Published last week, the bill - which lays the groundwork for three new education bodies in Scotland, including an independent inspectorate - envisages this “regular, independent statement to the Scottish Parliament and other stakeholders on the education system at a national level” will support “accountability and improvement”.

The financial memorandum accompanying the bill notes that “reporting on performance of Scottish education was once standard operational practice for the education inspectorate”.

The inclusion of the requirement in the bill follows a recommendation in Professor Ken Muir’s 2022 report Putting Learners at the Centre: Towards a Future Vision for Scottish Education.

It said one of the “critical roles of the independent Inspectorate” would be to “report annually and over longer periods on the performance of Scottish education”.

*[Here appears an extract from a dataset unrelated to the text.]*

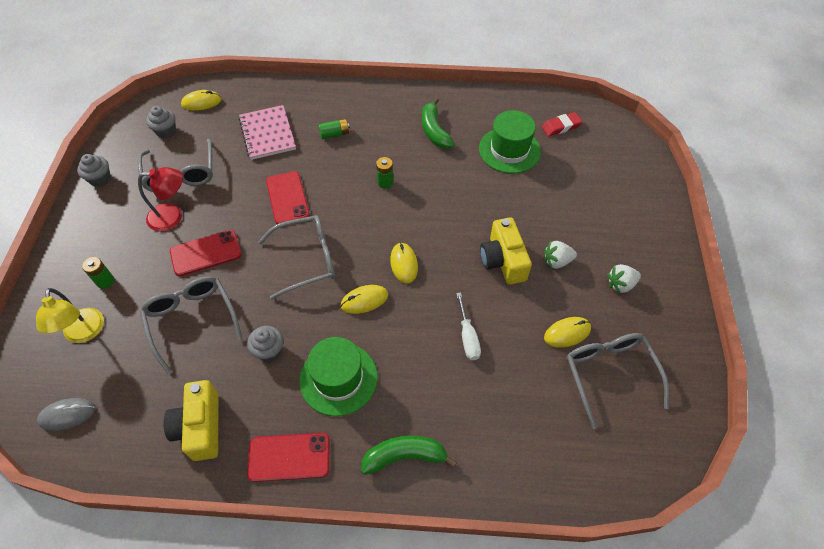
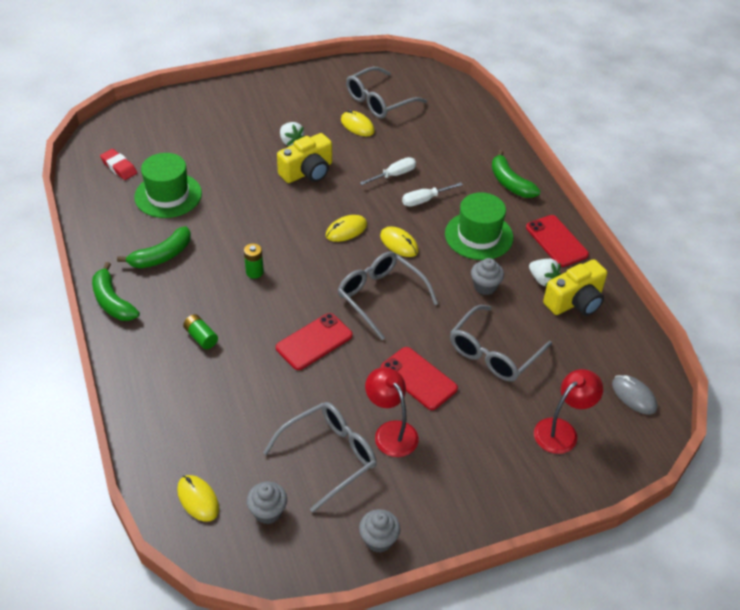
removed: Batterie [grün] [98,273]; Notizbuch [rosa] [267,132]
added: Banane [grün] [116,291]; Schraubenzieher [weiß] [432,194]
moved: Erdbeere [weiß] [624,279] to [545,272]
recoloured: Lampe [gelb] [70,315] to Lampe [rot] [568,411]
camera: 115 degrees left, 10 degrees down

Different approach taken in Wales

The approach to reporting on inspection findings taken in recent years by the Scottish inspectorate stands in stark contrast to that taken by the Welsh school inspectorate, Estyn.

It publishes an early summary of its findings from inspection of the previous academic year in October, which is designed “to provide prompt, useful feedback” to schools.

This is then followed by a more detailed annual report in January designed to provide “an in-depth look at how each sector in Wales is performing”.

In his foreword to the most recent report, the chief inspector of Estyn, Owen Evans, said the body is “keen to add value by sharing our findings in a timely and accessible way so that our advice can be readily understood and acted upon”.